Good times with my cool mum

Good times with my cool mum

I will be graduating from university soon. It is an important milestone, one that countless late-night studying and binging sessions have built up to.

For my mother, 2014 marks a different landmark. In June, she turns 65 and will join what Singapore now calls the pioneer generation.

When I read about the Government's new package of benefits for the pioneers, I skimmed through the details of subsidies and lower MediShield Life premiums, imagining 450,000 silver-haired strangers on the receiving end. My mother's hair is jet black.

Still, I keyed in her identity card number for a cursory check. The affirmative hit me. Time has been slipping by.

Living with an ageing parent is something foreign to many 20-somethings.

"Your mum is how old again?" most friends exclaim when I tell them my mother's age. They hear it once more, then linking her birth to historical events like the Japanese Occupation. That's not true, I retort, the war ended well before she was born.

Perhaps it is so hard to believe because my mother is cool. A clerk in her younger days, she left her job to look after me, her only child, when I started primary school.

As a full-time housewife, she never placed an emphasis on school results; tuition for maths or science (two subjects I disliked) was never an option.

I once asked her for help with a particularly hard multiple-choice question. She stared at it and the four answer choices before leaving the dining table.

Then she returned with a die. "It's just one question. If you get five or six, roll again," she said. It was the last time I asked my mother for help with my schoolwork.

She gave me permission to sign my own report cards and excursion slips. To an 11-year-old, that was power. She sent me out to the park to play with friends in the evenings.

She read books to me while tucking me into bed. She massaged the spots that were sore from a workout. She sent me for art classes with my cousins at the community centre. We spent Wednesday nights learning how to scrawl colourful dinosaurs, flowers and HDB blocks.

That year, I received a brand new skate scooter - the top prize in an art competition for which I drew children carrying lanterns at the Mid-Autumn Festival. The scooter was a beautiful bright blue, quite unlike the grey-metallic one I'd got from my father. I couldn't wait to ride it.
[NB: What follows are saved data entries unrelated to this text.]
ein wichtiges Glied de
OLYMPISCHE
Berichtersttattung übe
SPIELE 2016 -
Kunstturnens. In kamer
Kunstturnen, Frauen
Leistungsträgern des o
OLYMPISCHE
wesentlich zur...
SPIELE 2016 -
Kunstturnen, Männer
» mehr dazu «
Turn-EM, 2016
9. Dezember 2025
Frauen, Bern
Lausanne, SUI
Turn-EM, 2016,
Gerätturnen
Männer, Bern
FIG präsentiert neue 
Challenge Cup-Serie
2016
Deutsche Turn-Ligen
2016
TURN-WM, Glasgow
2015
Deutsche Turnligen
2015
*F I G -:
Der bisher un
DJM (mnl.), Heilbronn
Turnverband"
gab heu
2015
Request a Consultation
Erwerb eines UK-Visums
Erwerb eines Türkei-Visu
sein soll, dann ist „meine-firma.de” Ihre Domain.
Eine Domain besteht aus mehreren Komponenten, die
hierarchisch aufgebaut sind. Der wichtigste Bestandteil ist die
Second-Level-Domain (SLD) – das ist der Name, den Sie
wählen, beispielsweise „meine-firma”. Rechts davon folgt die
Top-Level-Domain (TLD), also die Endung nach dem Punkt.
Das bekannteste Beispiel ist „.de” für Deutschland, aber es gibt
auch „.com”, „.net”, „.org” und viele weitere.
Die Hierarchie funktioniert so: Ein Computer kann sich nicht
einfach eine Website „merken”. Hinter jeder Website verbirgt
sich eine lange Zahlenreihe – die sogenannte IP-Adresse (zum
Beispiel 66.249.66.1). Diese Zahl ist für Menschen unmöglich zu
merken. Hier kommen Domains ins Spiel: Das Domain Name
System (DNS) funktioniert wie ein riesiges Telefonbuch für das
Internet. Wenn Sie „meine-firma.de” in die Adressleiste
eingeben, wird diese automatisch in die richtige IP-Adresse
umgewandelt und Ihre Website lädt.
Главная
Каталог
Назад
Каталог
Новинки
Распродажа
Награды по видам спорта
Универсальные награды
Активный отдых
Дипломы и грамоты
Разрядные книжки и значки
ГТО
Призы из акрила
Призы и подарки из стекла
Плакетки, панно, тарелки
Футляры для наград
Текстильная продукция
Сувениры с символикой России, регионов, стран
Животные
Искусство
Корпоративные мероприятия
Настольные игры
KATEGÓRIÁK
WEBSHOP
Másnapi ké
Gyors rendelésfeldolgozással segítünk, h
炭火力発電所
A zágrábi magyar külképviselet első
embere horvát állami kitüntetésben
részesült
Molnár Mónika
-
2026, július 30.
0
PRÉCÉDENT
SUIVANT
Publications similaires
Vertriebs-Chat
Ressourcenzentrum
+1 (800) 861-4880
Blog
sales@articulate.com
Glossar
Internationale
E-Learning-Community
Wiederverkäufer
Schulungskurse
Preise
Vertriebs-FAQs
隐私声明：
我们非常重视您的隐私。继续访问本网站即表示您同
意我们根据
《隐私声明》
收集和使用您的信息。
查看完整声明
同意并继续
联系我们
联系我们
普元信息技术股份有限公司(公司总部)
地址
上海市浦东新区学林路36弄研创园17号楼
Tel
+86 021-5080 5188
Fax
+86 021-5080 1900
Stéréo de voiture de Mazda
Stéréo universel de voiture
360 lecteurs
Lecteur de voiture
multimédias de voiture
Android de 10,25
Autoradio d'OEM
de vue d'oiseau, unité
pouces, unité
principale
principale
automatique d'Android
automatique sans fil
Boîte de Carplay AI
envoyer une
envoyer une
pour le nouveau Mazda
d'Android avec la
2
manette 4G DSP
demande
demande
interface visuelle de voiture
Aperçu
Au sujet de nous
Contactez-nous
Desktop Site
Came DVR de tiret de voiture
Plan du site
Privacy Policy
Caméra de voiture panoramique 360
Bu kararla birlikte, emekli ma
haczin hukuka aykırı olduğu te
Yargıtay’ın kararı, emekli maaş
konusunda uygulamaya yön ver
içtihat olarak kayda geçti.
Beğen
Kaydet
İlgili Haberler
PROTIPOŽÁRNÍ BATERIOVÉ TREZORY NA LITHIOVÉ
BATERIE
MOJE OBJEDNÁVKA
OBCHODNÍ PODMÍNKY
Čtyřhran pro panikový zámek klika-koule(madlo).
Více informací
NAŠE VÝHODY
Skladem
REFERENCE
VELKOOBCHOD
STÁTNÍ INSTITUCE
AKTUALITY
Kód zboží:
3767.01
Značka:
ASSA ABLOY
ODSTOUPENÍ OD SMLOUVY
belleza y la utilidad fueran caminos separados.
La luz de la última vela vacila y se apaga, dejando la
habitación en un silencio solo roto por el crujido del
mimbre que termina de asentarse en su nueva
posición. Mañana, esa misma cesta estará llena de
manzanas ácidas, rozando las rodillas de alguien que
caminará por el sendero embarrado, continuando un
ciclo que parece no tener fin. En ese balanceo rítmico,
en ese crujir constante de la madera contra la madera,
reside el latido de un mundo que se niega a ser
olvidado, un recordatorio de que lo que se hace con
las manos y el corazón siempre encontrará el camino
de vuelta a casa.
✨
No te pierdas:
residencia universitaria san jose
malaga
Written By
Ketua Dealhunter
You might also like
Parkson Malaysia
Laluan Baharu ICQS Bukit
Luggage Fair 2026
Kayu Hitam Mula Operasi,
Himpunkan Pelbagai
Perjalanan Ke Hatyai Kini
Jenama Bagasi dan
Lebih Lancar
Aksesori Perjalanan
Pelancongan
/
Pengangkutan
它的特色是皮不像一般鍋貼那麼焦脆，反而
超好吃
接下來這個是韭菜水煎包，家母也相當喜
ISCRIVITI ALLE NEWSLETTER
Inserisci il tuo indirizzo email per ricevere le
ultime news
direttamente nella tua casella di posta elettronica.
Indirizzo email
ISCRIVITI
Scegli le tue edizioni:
My mother had other ideas. She convinced me to give the new scooter to my younger cousin who lived in the same block, a decision that brought us many glorious days of whizzing along void decks together.

And my, could my mother cook. She made chicken curries, herbal boiled soups, achar, char siew and the yam cakes she was famous for in the family.

Mother being the gentle breeze through childhood meant my father played bad cop.

He was tender, but strict. Loving, but a pessimist. He made sure I got the grades, and sent me for Chinese classes. He used the cane when I refused to do my homework. And when the PSLE results came out, he spent an afternoon with me flipping through a thick book with aggregate scores to choose my secondary school.

Mum stayed out of those conversations.

After cancer took my father when I was 15, I tried to take his place in the things he and my mother loved to do.

Tensions ran high when she began asking me to put more effort into studying. There were many teary-eyed lunches.

We went shopping at the household department of Tangs; I accompanied her to the market. I blocked out Sunday afternoons and three weekday dinners so my mother and I could have lengthy conversations.

As time healed, my weekdays were freed up for friends. I made it to the occasional Sunday lunch with her.

University also meant periods of leaving Singapore and leaving my mother behind. In 2012, I went to Adelaide for six months and fell in love with its slow pace and easy-going culture. I got busy with a final-year project, travelling to the Philippines and Cambodia on reporting trips.

I took up freelance jobs to save up for travelling. I was almost always working. I saw her less and less.

Graduation, for me, comes with a prize - a budget trip to Europe with two close friends. But when I return, I will be back for good, and spending more time with mum.

Annabelle Liang is a final-year journalism student at Nanyang Technological University's Wee Kim Wee School of Communication and Information.

This article was published on May 11 in The Straits Times.